In the entries below, find the line with "2: (234, 181, 1.13)" and the line with "48: (296, 171, 1.14)". Return those two lines and all lines between them, exactly.

- DATA FOR ANALYSIS -
┌──

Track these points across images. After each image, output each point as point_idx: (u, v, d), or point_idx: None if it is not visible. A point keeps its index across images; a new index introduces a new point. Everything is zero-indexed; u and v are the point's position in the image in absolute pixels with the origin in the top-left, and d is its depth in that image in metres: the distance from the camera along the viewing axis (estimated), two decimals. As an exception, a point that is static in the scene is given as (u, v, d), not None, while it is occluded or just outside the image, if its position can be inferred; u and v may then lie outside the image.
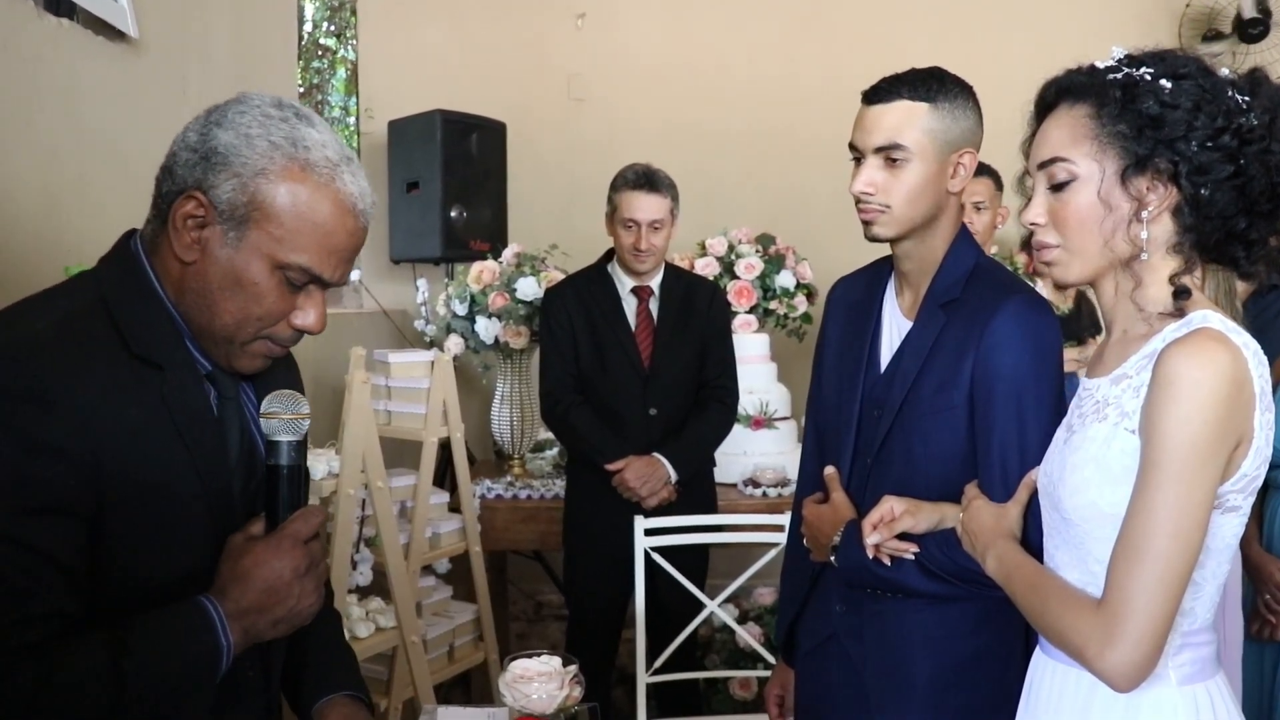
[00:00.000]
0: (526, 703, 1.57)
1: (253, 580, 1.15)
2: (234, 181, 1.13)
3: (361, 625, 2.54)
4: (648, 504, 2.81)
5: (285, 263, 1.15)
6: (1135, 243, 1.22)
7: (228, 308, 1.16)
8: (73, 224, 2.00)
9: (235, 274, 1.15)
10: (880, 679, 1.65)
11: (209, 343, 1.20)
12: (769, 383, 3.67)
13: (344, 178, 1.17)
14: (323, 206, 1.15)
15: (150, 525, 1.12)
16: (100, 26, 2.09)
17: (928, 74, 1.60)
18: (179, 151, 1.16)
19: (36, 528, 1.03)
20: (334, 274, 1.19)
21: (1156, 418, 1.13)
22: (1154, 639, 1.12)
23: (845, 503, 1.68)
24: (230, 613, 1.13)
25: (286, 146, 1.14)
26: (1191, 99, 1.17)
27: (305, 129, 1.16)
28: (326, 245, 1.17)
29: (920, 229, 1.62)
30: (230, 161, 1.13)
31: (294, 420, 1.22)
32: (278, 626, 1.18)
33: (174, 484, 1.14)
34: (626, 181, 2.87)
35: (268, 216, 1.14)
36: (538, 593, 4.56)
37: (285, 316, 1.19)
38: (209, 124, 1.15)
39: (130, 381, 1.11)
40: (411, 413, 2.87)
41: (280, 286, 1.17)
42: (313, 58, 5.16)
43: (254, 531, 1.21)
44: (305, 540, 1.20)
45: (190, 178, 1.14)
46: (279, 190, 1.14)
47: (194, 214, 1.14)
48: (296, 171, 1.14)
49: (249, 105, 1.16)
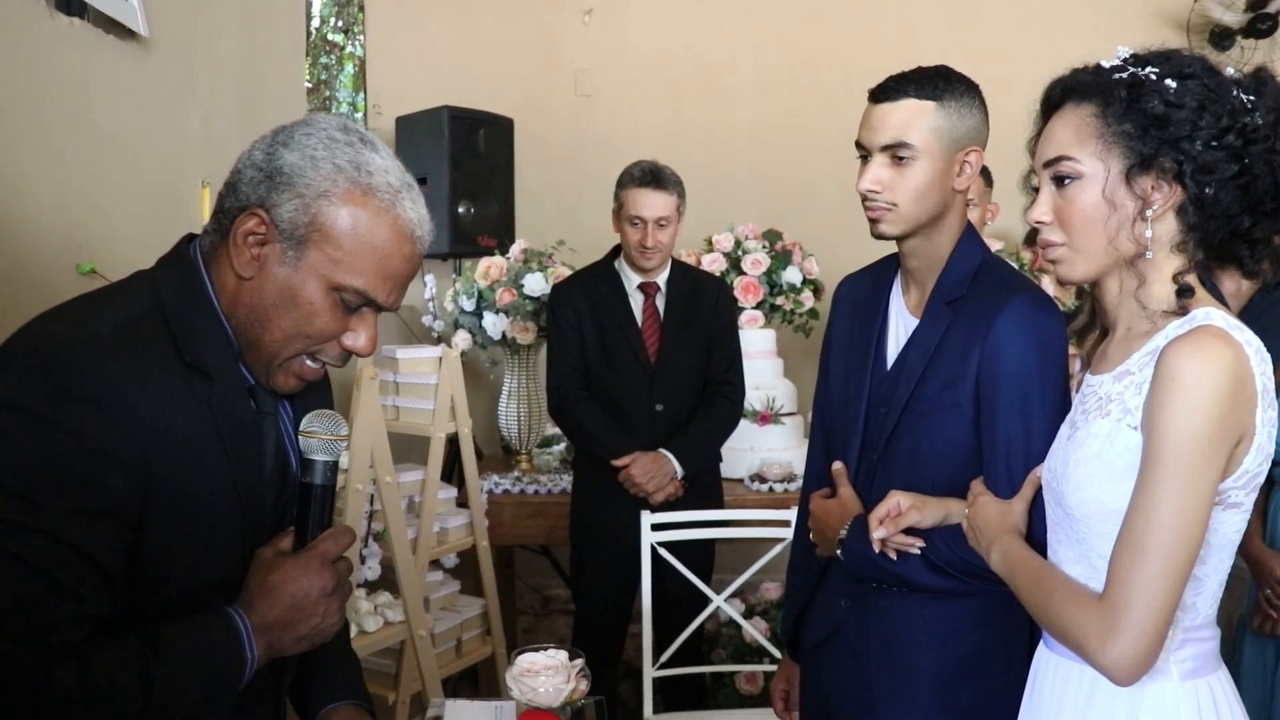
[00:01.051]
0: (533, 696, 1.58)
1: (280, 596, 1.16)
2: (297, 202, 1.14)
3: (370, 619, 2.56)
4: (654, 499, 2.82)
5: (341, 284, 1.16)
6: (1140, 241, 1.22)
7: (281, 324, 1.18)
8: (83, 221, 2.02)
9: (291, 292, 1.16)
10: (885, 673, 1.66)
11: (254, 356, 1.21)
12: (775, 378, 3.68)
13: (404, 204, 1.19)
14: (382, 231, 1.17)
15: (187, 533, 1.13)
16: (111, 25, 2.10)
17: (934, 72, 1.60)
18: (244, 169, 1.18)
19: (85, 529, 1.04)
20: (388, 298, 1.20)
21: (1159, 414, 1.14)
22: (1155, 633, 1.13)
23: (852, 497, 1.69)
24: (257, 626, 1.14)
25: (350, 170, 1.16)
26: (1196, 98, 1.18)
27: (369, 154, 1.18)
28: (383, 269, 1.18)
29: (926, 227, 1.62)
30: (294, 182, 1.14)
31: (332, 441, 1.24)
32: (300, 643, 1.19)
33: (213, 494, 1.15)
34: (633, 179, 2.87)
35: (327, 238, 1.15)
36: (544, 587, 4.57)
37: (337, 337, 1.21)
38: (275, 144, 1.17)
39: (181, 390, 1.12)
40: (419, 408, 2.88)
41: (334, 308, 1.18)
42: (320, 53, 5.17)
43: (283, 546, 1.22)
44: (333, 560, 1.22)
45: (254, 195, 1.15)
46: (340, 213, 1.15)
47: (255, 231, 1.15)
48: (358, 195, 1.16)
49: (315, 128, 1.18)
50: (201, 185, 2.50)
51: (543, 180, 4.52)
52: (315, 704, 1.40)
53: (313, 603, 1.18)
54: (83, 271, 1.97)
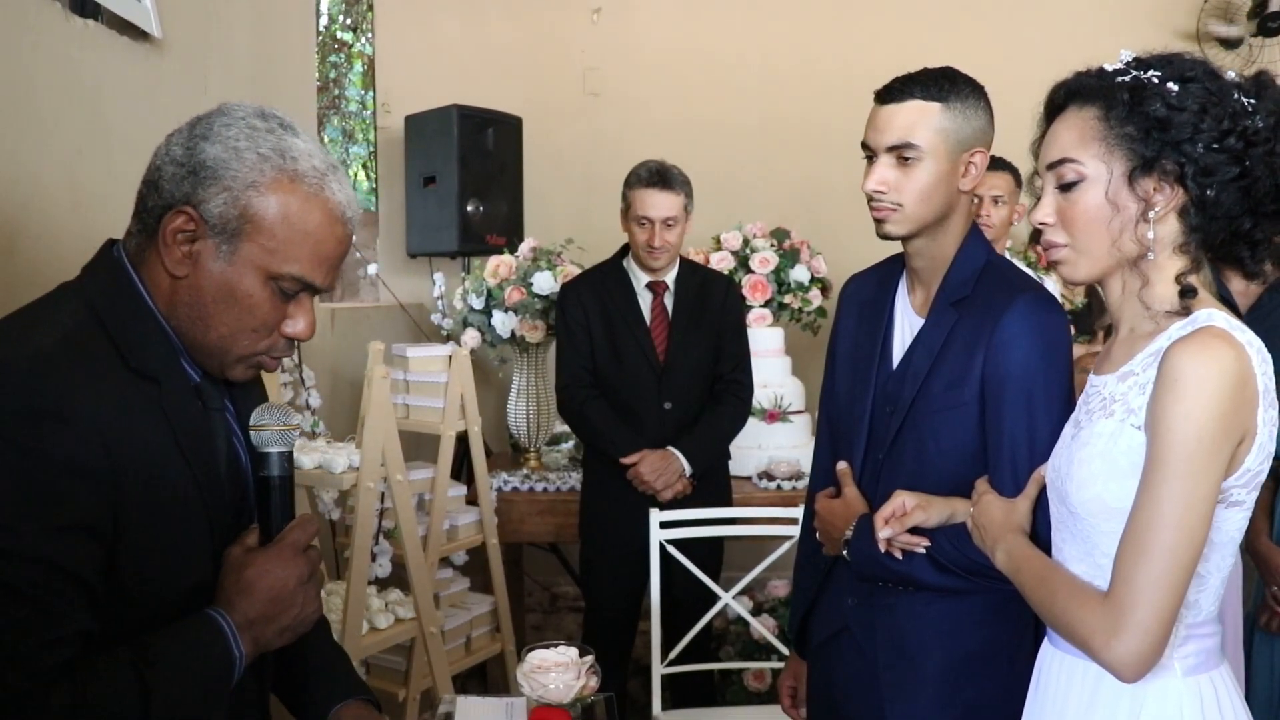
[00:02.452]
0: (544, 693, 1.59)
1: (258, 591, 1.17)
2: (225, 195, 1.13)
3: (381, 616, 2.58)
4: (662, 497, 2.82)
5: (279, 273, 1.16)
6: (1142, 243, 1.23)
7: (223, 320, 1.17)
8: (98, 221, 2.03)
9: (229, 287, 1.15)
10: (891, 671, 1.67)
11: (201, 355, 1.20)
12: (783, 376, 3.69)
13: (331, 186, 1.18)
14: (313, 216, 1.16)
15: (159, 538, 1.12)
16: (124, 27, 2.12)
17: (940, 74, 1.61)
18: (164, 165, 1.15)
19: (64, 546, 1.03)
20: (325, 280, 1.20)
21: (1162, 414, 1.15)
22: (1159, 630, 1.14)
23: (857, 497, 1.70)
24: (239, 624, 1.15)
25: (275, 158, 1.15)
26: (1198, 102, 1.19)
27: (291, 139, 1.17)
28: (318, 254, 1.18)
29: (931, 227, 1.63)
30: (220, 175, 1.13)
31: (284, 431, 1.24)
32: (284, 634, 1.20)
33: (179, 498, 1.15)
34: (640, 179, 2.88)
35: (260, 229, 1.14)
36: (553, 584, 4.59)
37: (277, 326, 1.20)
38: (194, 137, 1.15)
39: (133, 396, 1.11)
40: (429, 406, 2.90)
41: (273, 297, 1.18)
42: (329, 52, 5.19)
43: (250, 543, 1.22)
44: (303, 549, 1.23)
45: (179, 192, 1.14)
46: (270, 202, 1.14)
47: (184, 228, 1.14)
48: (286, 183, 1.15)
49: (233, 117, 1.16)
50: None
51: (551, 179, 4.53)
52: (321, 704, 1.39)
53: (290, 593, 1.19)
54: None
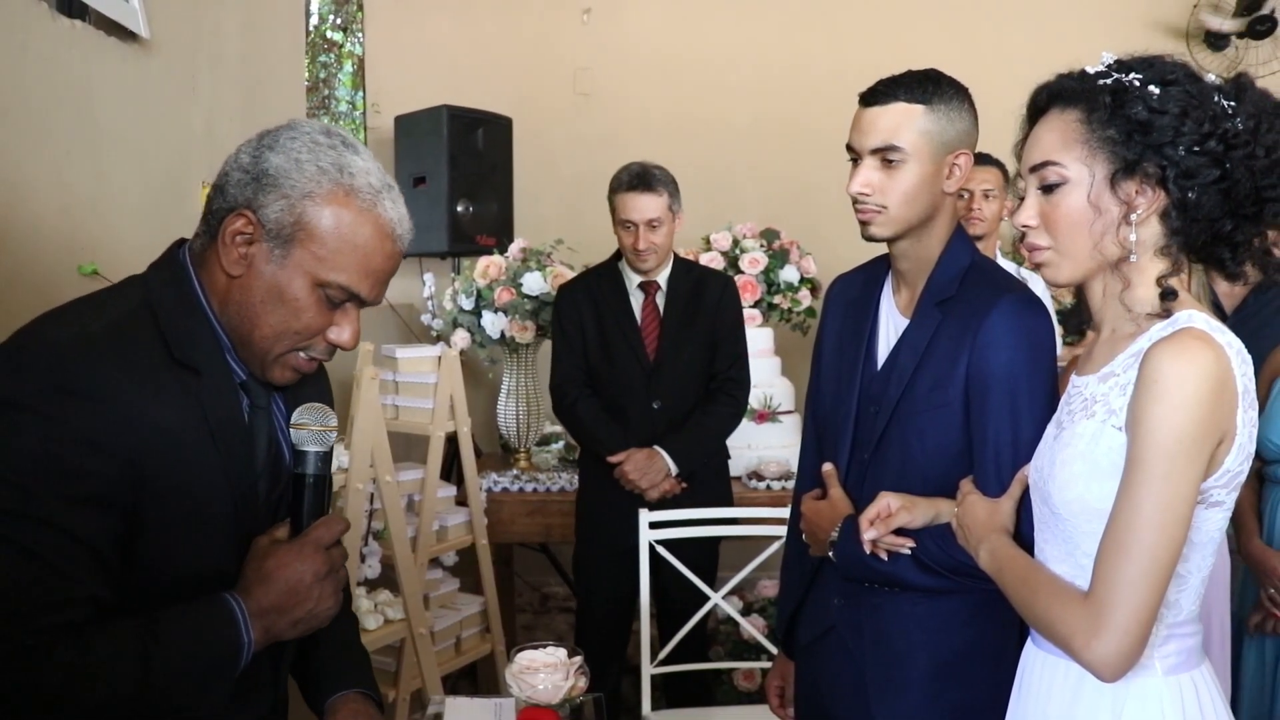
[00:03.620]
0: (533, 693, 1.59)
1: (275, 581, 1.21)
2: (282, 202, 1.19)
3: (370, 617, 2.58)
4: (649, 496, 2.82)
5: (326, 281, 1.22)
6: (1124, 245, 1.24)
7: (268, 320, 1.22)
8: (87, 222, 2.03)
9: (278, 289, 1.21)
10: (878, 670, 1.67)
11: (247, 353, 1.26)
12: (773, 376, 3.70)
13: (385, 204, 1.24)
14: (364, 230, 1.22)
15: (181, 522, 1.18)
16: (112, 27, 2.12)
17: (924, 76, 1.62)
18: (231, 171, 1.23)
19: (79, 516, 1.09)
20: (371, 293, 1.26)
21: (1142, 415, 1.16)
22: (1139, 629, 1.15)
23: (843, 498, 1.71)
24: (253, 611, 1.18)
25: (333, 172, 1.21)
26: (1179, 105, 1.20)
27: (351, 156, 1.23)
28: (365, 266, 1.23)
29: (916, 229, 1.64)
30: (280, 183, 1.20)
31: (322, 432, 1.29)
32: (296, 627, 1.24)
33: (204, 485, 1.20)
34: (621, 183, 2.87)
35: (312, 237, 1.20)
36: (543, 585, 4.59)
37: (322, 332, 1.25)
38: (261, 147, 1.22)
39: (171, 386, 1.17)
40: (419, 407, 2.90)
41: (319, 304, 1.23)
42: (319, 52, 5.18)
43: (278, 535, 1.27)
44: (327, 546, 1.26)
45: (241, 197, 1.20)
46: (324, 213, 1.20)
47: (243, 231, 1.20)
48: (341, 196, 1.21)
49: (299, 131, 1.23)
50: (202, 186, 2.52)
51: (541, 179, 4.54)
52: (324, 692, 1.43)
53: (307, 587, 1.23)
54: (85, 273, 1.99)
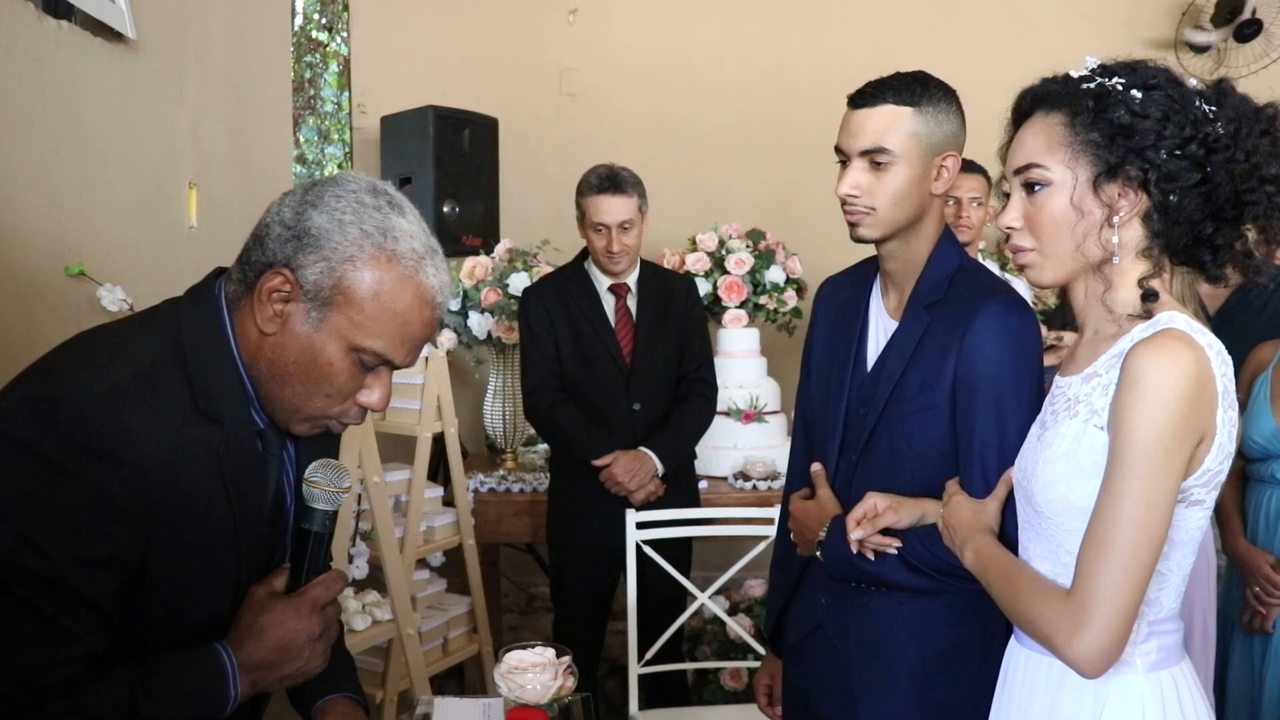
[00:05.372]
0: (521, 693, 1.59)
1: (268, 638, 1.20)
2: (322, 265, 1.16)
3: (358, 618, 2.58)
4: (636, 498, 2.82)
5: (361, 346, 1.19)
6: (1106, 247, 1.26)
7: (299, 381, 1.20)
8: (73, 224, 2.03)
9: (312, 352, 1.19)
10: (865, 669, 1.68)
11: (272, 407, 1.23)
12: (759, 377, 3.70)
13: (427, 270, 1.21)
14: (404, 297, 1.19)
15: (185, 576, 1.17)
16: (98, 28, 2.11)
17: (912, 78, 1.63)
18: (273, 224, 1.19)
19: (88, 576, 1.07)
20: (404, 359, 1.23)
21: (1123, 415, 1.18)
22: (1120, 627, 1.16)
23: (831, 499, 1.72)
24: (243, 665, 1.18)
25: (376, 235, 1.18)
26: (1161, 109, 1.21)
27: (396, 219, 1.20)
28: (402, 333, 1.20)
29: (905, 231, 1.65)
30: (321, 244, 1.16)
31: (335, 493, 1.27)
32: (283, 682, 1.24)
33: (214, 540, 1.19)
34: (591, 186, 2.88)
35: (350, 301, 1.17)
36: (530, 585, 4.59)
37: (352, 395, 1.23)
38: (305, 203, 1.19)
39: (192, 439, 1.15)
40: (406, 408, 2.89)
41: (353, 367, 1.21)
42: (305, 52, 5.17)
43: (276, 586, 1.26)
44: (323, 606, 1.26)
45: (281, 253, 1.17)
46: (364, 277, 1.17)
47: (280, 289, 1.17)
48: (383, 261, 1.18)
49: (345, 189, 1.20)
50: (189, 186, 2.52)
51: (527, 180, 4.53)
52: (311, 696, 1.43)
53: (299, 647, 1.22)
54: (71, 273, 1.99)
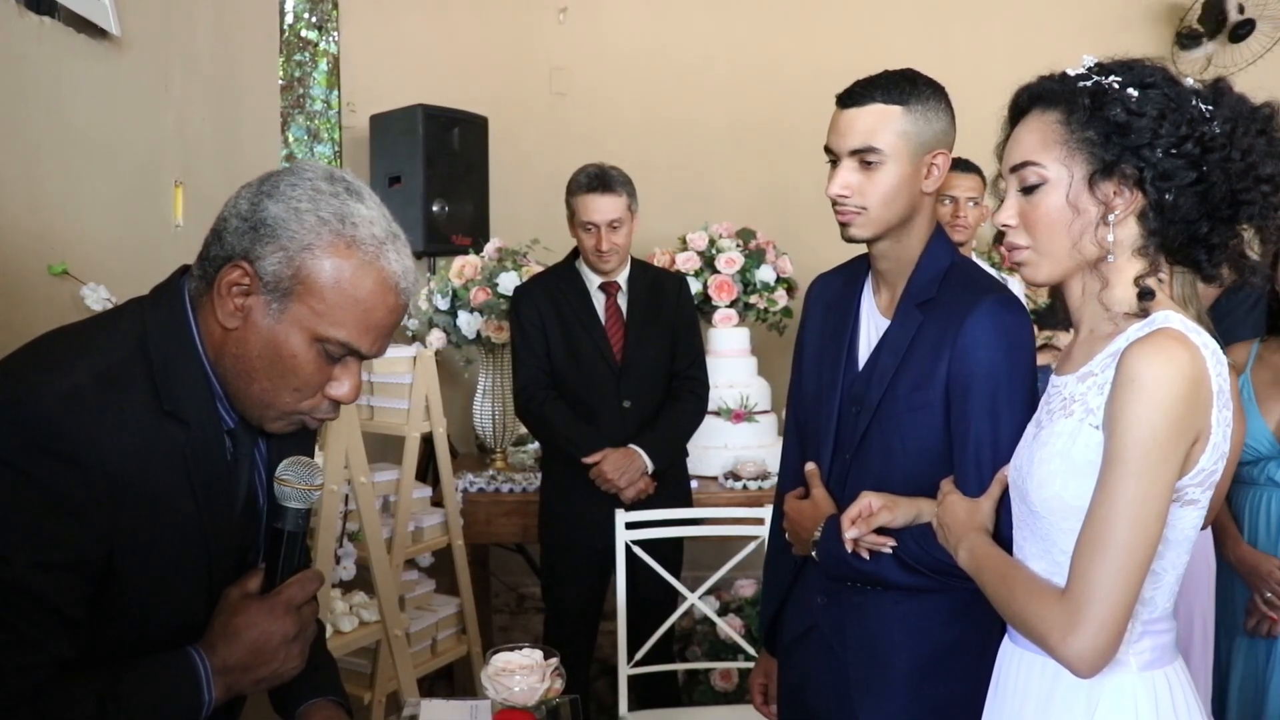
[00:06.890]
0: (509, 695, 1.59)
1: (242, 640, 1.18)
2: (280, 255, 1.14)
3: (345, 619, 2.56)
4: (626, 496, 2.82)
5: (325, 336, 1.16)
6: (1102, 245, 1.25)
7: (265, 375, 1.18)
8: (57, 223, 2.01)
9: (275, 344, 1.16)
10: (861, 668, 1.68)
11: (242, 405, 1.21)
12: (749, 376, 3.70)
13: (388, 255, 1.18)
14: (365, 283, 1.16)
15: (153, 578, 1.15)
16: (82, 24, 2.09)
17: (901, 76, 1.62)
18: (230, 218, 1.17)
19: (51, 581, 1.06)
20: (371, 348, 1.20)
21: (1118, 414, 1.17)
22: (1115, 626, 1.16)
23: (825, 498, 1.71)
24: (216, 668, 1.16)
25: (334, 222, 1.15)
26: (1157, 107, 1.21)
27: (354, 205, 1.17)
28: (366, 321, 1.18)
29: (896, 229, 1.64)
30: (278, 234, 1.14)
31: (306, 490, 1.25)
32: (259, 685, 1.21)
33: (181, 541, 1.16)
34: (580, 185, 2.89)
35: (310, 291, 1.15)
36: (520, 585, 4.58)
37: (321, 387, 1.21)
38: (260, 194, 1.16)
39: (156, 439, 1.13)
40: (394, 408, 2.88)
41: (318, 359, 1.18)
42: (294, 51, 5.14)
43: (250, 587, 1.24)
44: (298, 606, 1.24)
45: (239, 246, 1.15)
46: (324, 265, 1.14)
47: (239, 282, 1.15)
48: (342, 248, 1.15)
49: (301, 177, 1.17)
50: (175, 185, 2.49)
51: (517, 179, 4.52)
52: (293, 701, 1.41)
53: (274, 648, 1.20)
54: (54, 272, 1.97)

└──
┌──

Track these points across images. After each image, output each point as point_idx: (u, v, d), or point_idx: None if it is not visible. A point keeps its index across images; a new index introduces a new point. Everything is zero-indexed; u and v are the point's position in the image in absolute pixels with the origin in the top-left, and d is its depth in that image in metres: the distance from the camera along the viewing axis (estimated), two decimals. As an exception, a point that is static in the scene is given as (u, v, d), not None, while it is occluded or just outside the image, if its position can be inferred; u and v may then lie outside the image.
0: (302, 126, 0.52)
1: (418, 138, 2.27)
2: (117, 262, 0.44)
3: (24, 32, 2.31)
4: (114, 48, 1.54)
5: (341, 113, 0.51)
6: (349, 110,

└──

- EXPECTED ANSWER -
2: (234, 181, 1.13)
3: (361, 625, 2.54)
4: (648, 504, 2.81)
5: (285, 263, 1.15)
6: (1135, 243, 1.22)
7: (228, 308, 1.16)
8: (73, 224, 2.00)
9: (235, 274, 1.15)
10: (880, 679, 1.65)
11: (209, 343, 1.20)
12: (769, 383, 3.67)
13: (344, 178, 1.17)
14: (323, 206, 1.15)
15: (150, 525, 1.12)
16: (100, 26, 2.09)
17: (928, 74, 1.60)
18: (179, 151, 1.16)
19: (36, 528, 1.03)
20: (334, 274, 1.19)
21: (1156, 418, 1.13)
22: (1154, 639, 1.12)
23: (845, 503, 1.68)
24: (230, 613, 1.13)
25: (286, 146, 1.14)
26: (1191, 99, 1.17)
27: (305, 129, 1.16)
28: (326, 245, 1.17)
29: (920, 229, 1.62)
30: (230, 161, 1.13)
31: (294, 420, 1.22)
32: (278, 626, 1.18)
33: (174, 484, 1.14)
34: (626, 181, 2.87)
35: (268, 216, 1.14)
36: (538, 593, 4.56)
37: (285, 316, 1.19)
38: (209, 124, 1.15)
39: (130, 381, 1.11)
40: (411, 413, 2.87)
41: (280, 286, 1.17)
42: (313, 58, 5.16)
43: (254, 531, 1.21)
44: (305, 540, 1.20)
45: (190, 178, 1.14)
46: (279, 190, 1.14)
47: (194, 214, 1.14)
48: (296, 171, 1.14)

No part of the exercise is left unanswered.